In all, that’s a 9-14 mark that began well before the restart. None of them had an answer for that lost vim, vigor, mojo or bottom-line results. Homecourt advantage? Yeah, it sure looks as if they needed what was nowhere to be found. The dazzling Fiserv Forum sat vacant back in the Cream City.

What is inescapable is that the Bucks need change, and a fair amount of it. An overhaul, not tweaks around the edges like they got last summer.

There would be zero satisfaction, and potentially a lethal dose of impatience, if general manager Jon Horst, Budenholzer, his staff and the players tried to run back the same group, same strategies, same results whenever 2020-21 gets here.

Posting the best record over the long schedule to again snag the No. 1 seed, then hoping for a different playoff result is a form of hoops insanity. Besides, that’s what this season was all about. The Bucks were two victories away from the 2019 Finals when they lost Game 3 to Toronto in overtime and never got back on track.

So that means they’re 5-9 in their last 14 postseason games.

Time for some roster changes?

Even if the Bucks (like the other 29 teams) won’t have to worry about selling tickets anytime soon, how will they attract eyeballs when fans already have seen this movie … twice?

It isn’t change for its own sake that’s needed. There are weak spots to address, holes to plug, work to be done and mistakes to be erased, if they can be.

The decision last offseason to keep Eric Bledsoe over Malcolm Brogdon goes all the way to the top, a financial flinch by co-owners Marc Lasry and Wes Edens that saw the Bucks keeping the wrong guy. Or at least parting with the better player for them.

It’s been bad enough to see Bledsoe play poorly in the biggest moments — after the way he shrank against Boston in 2018 and Toronto last year, his work against Miami should be strike three. If, that is, there is a way to offload the guaranteed $40 million or so left on his contract.

What hurts too is that Bledsoe isn’t a shooter (Brogdon is), which is what Milwaukee needs from the point guard it teams with Antetokounmpo. He can be a fireplug defensively (he was named to the league’s All-Defensive second team Tuesday) but that doesn’t outweigh his inefficient and oft-forced offense.

Wesley Matthews at the other starting backcourt spot will turn 34 next month and played this season on borrowed time. George Hill, Bledsoe’s backup, already is 34. There’s more center Brook Lopez can give if asked, and Khris Middleton needs to use his play in Antetokounmpo’s absences against the Heat to boost his game to that next proverbial level.

Should the gameplan be revamped?

Budenholzer’s twice-tried, twice-thwarted system — based on making 3-point shots over the top of his freakishly versatile penetrator, while counting on opponents to miss theirs — needs a makeover. His team’s focus on defending the paint coupled with the game-by-game randomness of perimeter shooting earned the Bucks’ their No. 1 defensive ranking again this season.

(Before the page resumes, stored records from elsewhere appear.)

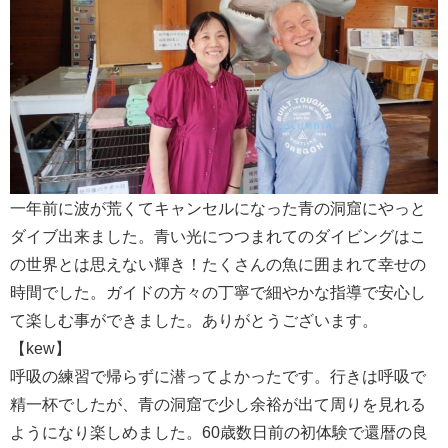
一年前に波が荒くてキャンセルになった青の洞窟にやっと
ダイブ出来ました。青い光につつまれてのダイビングはこ
の世界とは思えない輝き！たくさんの魚に囲まれて幸せの
時間でした。ガイドの方々の丁寧で細やかな指導で安心し
て楽しむ事ができました。ありがとうございます。
【kew】
呼吸の練習で帰らずに潜ってよかったです。行きは呼吸で
精一杯でしたが、青の洞窟で少し余裕が出て周りを見れる
ようになり楽しめました。60歳数日前の初体験で還暦の良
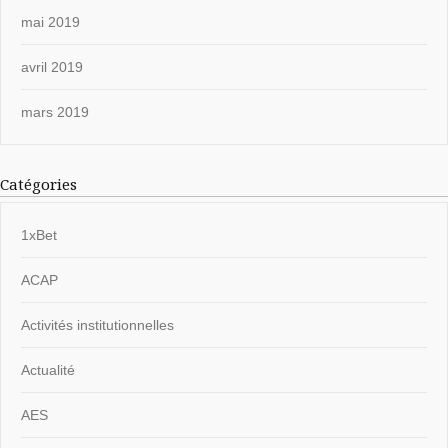
mai 2019
avril 2019
mars 2019
Catégories
1xBet
ACAP
Activités institutionnelles
Actualité
AES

But Miami beat them at their own game, shooting 37.3% from the arc for 75 3-pointers to the Bucks’ 32% and 54. The Raptors had turned them inside out that way as well.

Relying so heavily on Antetokounmpo — yet seeing how other players moved and played more aggressively in his absence near the end against the Heat — suggests there are skills and styles to blend toward better ends, too. No more waiting for Giannis to do it.

Look, revamping a system isn’t always an easy thing for a coaching staff, so Budenholzer’s happiness and future in Milwaukee may get bandied about outside and even inside the organization. When four playoff coaches already have gotten dumped — Indiana’s Nate McMillan, Philadelphia’s Brett Brown, Brooklyn’s Jacque Vaughn (interim) and now Oklahoma City’s Billy Donovan — it’s important to remember that contracts are guaranteed but jobs are not.

As for Antetokounmpo, even he has miles to go, er, lots to improve upon for 2020-21, from his foul shooting and need for a reliable mid-range jump shot to new brakes, new shoes or new moves to cut down on his offensive fouls.

That “miles to go” phrasing might have confused some folks, focused as they might be on Antetokounmpo and the quarter-billion-dollar, five-year “supermax” contract extension he will or will not sign before next season. Even though the Greek Freak has room for growth and definitely can help his teammates more right where he is, that’s not necessarily how this league works.

To head off that disaster — Antetokounmpo deciding he wants out to seek his championship elsewhere — the Bucks frankly must change around him. However and whatever he wants.